* _Instruções_:
A. Responda com base no texto sobre o rap:
(i) Em que ano, segundo o texto, o rap perdeu Tupac Shakur?
(ii) Quem, de acordo com o texto, também foi vítima da violência um ano depois?
(iii) Segundo o texto, a quem parece que é preciso ser igual no rap?
B. No texto sobre o rap, quais são os pares em que um manda ou quer uma coisa e o outro faz diferente? Liste todos.
C. Continue o texto sobre o rap a partir da última frase mostrada.

* _Trecho do texto_:

-=-=-

Você pode continuar com seu legado, “pioneiro”!


Danilo Barra Junior

E FIM DE HISTÓRIA!

Categorias:Sem categoria

O Rap não merece alguns filhos que tem

Dirigente quer uma coisa, torcida outra. Chefe manda uma coisa, funcionário faz outra. Mãe ensina e filho desobedece. Quando duas coisas “comuns”, ou seja, que deveriam caminhar no mesmo objetivo começam a trilhar dois caminhos distintos, é óbvio que tem coisa errada.

Justamente nestas horas que descobrimos quem é verdadeiro, que luta pelo objetivo verdadeiro e quem está se aproveitando. No RAP também é assim e como escrevi há tempos atrás, parece que não basta estarmos revivendo uma retomada de grandes talentos no RAP, é preciso ser igual aos americanos. Tem que ter um rival, tem que xingá-lo, tem que fazer “diss” e, se bobear, daqui a pouco a situação descamba para algo pior.

Nos Estados Unidos, em 1996, o RAP perdeu um dos maiores poetas que já teve como filho, Tupac Shakur, por rivalidades idiotas. Um ano depois, Notorius BIG, que na minha modesta opinião não era tão poeta assim, mas que tinha um talento inegável, muito maior do que Akons de hoje, também foi vítima da violência propagada por eles mesmo.

-=-=-

* _Dados_:
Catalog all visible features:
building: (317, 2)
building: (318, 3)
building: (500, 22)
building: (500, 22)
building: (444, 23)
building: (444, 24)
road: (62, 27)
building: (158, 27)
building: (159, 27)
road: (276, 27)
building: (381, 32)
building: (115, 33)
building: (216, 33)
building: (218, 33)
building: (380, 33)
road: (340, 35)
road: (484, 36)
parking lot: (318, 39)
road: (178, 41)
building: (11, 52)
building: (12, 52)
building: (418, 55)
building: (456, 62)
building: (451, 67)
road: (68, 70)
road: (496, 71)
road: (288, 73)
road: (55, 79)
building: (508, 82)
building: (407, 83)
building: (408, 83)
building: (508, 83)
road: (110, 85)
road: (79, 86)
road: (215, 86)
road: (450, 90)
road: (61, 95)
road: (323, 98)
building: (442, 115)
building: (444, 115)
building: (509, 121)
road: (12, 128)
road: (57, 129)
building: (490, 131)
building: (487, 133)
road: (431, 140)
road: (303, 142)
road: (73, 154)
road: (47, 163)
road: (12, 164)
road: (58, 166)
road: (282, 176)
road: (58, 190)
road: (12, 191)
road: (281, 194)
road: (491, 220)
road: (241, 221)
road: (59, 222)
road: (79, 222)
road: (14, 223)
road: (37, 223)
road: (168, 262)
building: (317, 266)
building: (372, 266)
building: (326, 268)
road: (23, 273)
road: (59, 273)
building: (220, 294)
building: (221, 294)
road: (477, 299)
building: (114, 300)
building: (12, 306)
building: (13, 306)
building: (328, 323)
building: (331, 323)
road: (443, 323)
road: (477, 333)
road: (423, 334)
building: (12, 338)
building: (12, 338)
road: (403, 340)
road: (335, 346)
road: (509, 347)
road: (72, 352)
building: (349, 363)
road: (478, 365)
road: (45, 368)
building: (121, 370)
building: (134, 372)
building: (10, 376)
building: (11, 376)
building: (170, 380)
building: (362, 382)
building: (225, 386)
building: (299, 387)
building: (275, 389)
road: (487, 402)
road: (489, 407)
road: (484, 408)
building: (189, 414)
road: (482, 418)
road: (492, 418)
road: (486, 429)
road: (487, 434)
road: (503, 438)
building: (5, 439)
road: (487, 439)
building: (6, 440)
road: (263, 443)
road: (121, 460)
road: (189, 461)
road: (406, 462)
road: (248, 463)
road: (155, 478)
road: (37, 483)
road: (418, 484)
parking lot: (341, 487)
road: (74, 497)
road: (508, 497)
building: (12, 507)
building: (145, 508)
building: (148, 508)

-=-=-

* _Respostas em ordem_:
A.
(i) Em 1996.
(ii) Notorius BIG.
(iii) Aos americanos.

B. Dirigente e torcida; chefe e funcionário; mãe e filho.

C.
Agora, assisto ataques verbais na internet, típico de adolescentes que procuram namoradas nos chats, por ser mais seguro não estar no cara-a-cara. E a ferramente Twitter virou a arma para sujar o nome do RAP.

Cabal (sempre ele) não aguenta ficar na dele, não vive sozinho, e retomou uma antiga treta com Emicida, que está na dele, fazendo seu trampo (e muito bem, por sinal).

Pior que isso é ver que uma atitude de gente pequena como a adotada pelo MC Senhorita ganhar adeptos como DJ Alpiste, sinceramente, uma pessoa de quem eu já não esperava tanto.

Agora, o MC que bate no peito com orgulho de dizer que é o MC gospel mais antigo na cena (se a tivesse deixado, não teria sido notado!), decidiu tomar partido e, ao invés de assumir seu papel como conhecedor da Palavra, seguidor de Jesus Cristo, se agrupou no lado branco da guerra, após um tweet afirmar que a guerra é racial agora (Emicida negro e Cabal branco).

Onde posso clamar mais misericórdia para atitudes infantis como estas?

Guerra racial é um álibi antigo, quem olha para o problema nunca enxerga a solução. Sou branco também, só na pele, pois no coração não tenho raça. Sempre fui respeitado pelo meu trabalho e quem tentou me recriminar pela cor da pele, teve aquilo que você deveria ter feito, o silêncio!

Alpiste, seu papel seria muito mais interessante se desse exemplo fora da cena também. Já abri show para você e me lembro muito claramente da sua arrogância de não ser capaz de incentivar ou ao menos cumprimentar àqueles que estavam começando uma caminhada. Aliás, o palco era seu, nós o estávamos ocupando em Mogi das Cruzes, perdão!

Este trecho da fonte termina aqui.